Ryan Cohen discusses his journey from founding Chewy to revitalizing GameStop, and unveils his ambitious $56 billion plan to acquire eBay. He argues eBay is underperforming due to mismanagement and outlines a strategy to cut costs, expand into live commerce, and create a marketplace for in-game digital items. Cohen criticizes eBay's board and management for lacking skin in the game and failing to engage with his offer.
Summarized by Podsumo
Ryan Cohen reveals his $56 billion bid for eBay, offering 50% cash and 50% GameStop stock, and his commitment to inject $500 million of his own money.
Cohen identifies three key areas for eBay: cutting $2 billion in costs, dominating live commerce (a $400 billion market), and launching a digital marketplace for in-game items.
He contrasts his hands-on, risk-taking approach with eBay’s current management, which he says is overpaid, underperforming, and unwilling to meet with him.
Cohen reflects on lessons from Chewy and GameStop, emphasizing that the same playbook doesn't work across different retail models.

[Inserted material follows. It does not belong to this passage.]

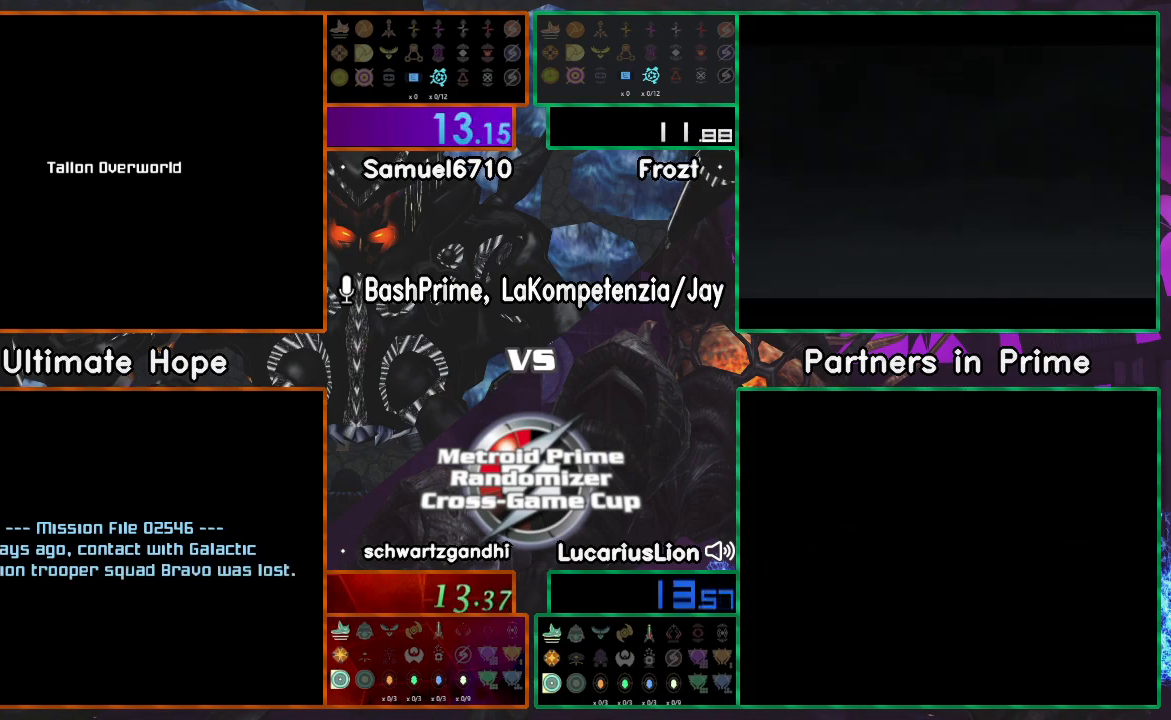
{"buttons": [], "left_stick": "center", "right_stick": "center", "events": [[50, "right_stick", "up"], [117, "right_stick", "right"], [217, "right_stick", "left"], [317, "right_stick", "center"]]}
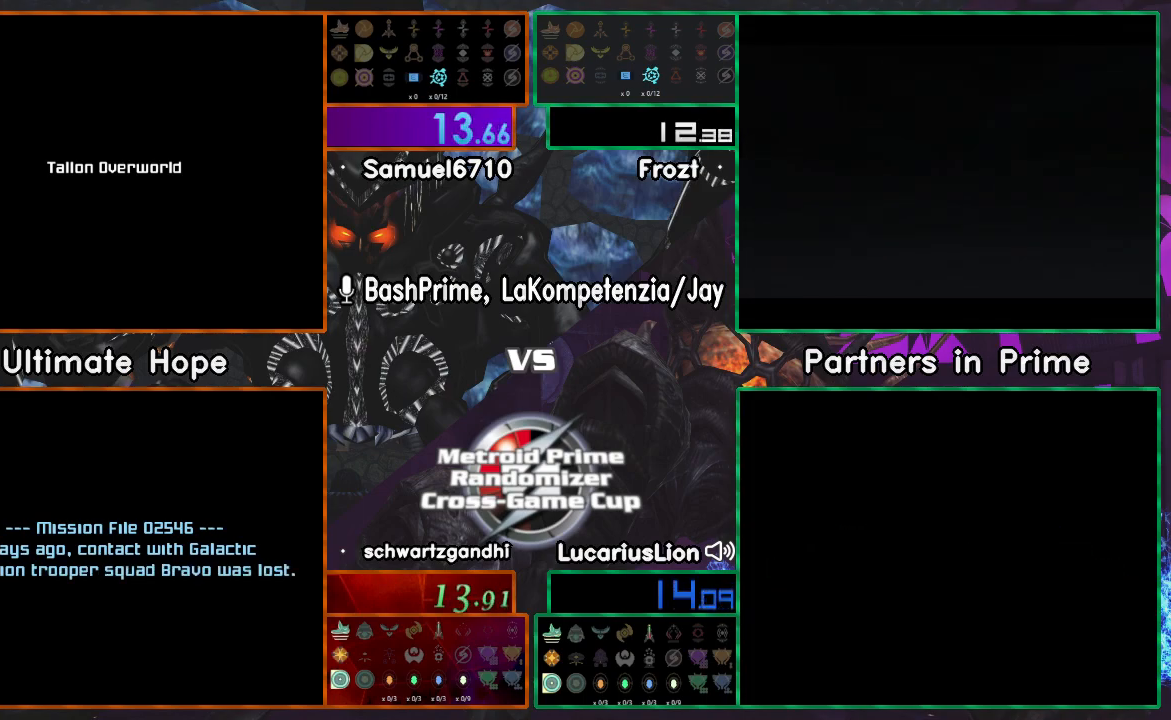
{"buttons": [], "left_stick": "center", "right_stick": "center", "events": []}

He expresses frustration with media bias, noting that GameStop is constantly dismissed as a 'meme stock' despite its operational turnaround.
"I look for will over skill. I would have a woman running customer service who came from an old people's home and kept applying. She ended up being incredible."
"If our suppliers are sending us gifts in the mail, that's a really bad sign. It means we're overpaying. If they tell us they never want to speak to us again, it means we're getting the right price."
"Why does everyone want us to fail? Nothing is more American than risking your own capital."